> Goal
Reproduce each line of the data below word for word, from the first line to the last.

> Records for the exercise
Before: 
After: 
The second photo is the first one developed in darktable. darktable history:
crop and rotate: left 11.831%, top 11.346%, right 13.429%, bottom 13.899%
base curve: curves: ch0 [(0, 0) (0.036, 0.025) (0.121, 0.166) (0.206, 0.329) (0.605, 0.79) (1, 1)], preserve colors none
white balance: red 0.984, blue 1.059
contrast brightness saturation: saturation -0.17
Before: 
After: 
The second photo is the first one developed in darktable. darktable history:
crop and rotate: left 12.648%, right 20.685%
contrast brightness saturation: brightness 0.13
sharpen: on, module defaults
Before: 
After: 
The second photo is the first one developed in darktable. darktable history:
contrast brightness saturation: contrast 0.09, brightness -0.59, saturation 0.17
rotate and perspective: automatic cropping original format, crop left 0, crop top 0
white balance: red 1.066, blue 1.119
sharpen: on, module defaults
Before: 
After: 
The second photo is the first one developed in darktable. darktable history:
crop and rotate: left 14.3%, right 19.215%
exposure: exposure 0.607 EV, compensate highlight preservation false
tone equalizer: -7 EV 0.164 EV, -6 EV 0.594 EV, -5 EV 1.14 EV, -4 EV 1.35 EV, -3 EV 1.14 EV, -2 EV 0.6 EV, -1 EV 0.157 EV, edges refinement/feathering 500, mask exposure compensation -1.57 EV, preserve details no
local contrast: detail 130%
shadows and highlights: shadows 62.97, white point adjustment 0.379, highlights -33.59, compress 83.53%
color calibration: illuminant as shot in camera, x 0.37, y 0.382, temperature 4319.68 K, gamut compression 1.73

> Response to the exercise
Before: 
After: 
The second photo is the first one developed in darktable. darktable history:
crop and rotate: left 11.831%, top 11.346%, right 13.429%, bottom 13.899%
base curve: curves: ch0 [(0, 0) (0.036, 0.025) (0.121, 0.166) (0.206, 0.329) (0.605, 0.79) (1, 1)], preserve colors none
white balance: red 0.984, blue 1.059
contrast brightness saturation: saturation -0.17
Before: 
After: 
The second photo is the first one developed in darktable. darktable history:
crop and rotate: left 12.648%, right 20.685%
contrast brightness saturation: brightness 0.13
sharpen: on, module defaults
Before: 
After: 
The second photo is the first one developed in darktable. darktable history:
contrast brightness saturation: contrast 0.09, brightness -0.59, saturation 0.17
rotate and perspective: automatic cropping original format, crop left 0, crop top 0
white balance: red 1.066, blue 1.119
sharpen: on, module defaults
Before: 
After: 
The second photo is the first one developed in darktable. darktable history:
crop and rotate: left 14.3%, right 19.215%
exposure: exposure 0.607 EV, compensate highlight preservation false
tone equalizer: -7 EV 0.164 EV, -6 EV 0.594 EV, -5 EV 1.14 EV, -4 EV 1.35 EV, -3 EV 1.14 EV, -2 EV 0.6 EV, -1 EV 0.157 EV, edges refinement/feathering 500, mask exposure compensation -1.57 EV, preserve details no
local contrast: detail 130%
shadows and highlights: shadows 62.97, white point adjustment 0.379, highlights -33.59, compress 83.53%
color calibration: illuminant as shot in camera, x 0.37, y 0.382, temperature 4319.68 K, gamut compression 1.73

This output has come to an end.